SOPPENG - Pagi hari di sekolah-sekolah Kabupaten Soppeng kini menyimpan pemandangan yang tak biasa. Di halaman sekolah, sekat-sekat perbedaan sosial seolah menipis saat ribuan siswa baru melangkah dengan seragam dan sepatu yang selaras, sebuah perubahan visual yang lahir dari kebijakan bantuan 5.400 set perlengkapan sekolah senilai Rp2,9 miliar. Namun, transformasi ini bukan sekadar soal penampilan fisik. Di balik pintu-pintu kelas, deretan papan tulis putih yang konvensional mulai bersanding dengan layar digital interaktif atau smart board. Pengadaan 65 unit papan pintar dari APBD senilai Rp10,7 miliar, yang diperkuat dukungan pusat sebesar Rp51 miliar, menandai babak baru di mana kapur dan spidol mulai berbagi ruang dengan visualisasi data dan video edukasi yang dinamis.
Perubahan ini merupakan pengejawantahan dari prioritas besar Pemerintah Kabupaten Soppeng di bawah kepemimpinan Bupati H. Suwardi Haseng dan Wakil Bupati Selle KS Dalle. Dengan mengalokasikan 33,4 persen dari total APBD 2025 untuk sektor pendidikan, pemerintah daerah sedang menegaskan bahwa investasi pada manusia adalah fondasi utama pembangunan. Fokusnya tidak lagi hanya pada program-program besar yang bersifat seremonial, melainkan pada kebutuhan yang menyentuh nadi harian siswa dan guru. Anggaran yang dialokasikan bukan sekadar angka di atas kertas, melainkan wujud nyata kehadiran negara dalam meringankan beban ekonomi orang tua sekaligus memodernisasi cara transfer ilmu pengetahuan di ruang-ruang kelas.
Dukungan infrastruktur pun bergerak secara paralel dengan pembaruan teknologi. Rehabilitasi 20 satuan pendidikan oleh daerah senilai Rp6,7 miliar, ditambah revitalisasi 23 sekolah melalui dana pusat sebesar Rp20 miliar, menjadi bukti bahwa kenyamanan ruang belajar adalah harga mati. Perbaikan ini menyentuh hal-hal mendasar namun krusial, mulai dari ruang kelas yang lebih layak hingga pengadaan 3.000 meja dan kursi baru senilai Rp5,1 miliar. Ketika seorang siswa duduk di kursi yang nyaman dan guru memiliki alat peraga yang memadai, suasana belajar tidak lagi terasa monoton. Di sini, pendidikan tidak hanya dilihat sebagai urusan administratif sekolah, melainkan sebuah ekosistem yang terus dirawat untuk melahirkan generasi yang siap bersaing di era digital.

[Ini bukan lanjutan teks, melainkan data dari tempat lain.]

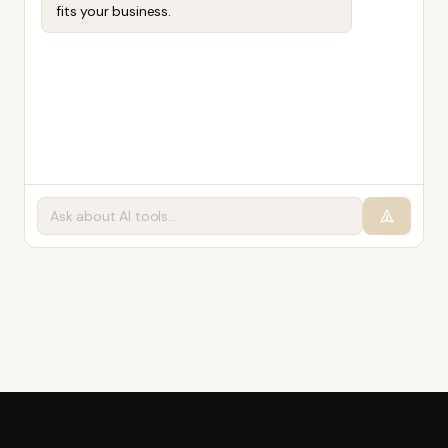
fits your business.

Pada akhirnya, apa yang sedang terjadi di Soppeng adalah sebuah revolusi sunyi yang berjalan pelan namun pasti. Transformasi dari seragam hingga teknologi smart board ini mungkin belum memberikan lonjakan hasil yang instan dalam statistik jangka pendek, namun ia tengah mengubah kebiasaan dan cara pandang masyarakat terhadap pendidikan. Dengan menempatkan pendidikan sebagai dasar pembangunan sejak dini, Soppeng sedang menyiapkan panggung bagi anak-anak daerahnya untuk berdiri tegak di masa depan. Dari ruang-ruang kelas yang kini lebih dingin, lebih cerah, dan lebih canggih, perubahan besar bagi Bumi Latemmamala sedang ditenun tanpa perlu banyak bicara.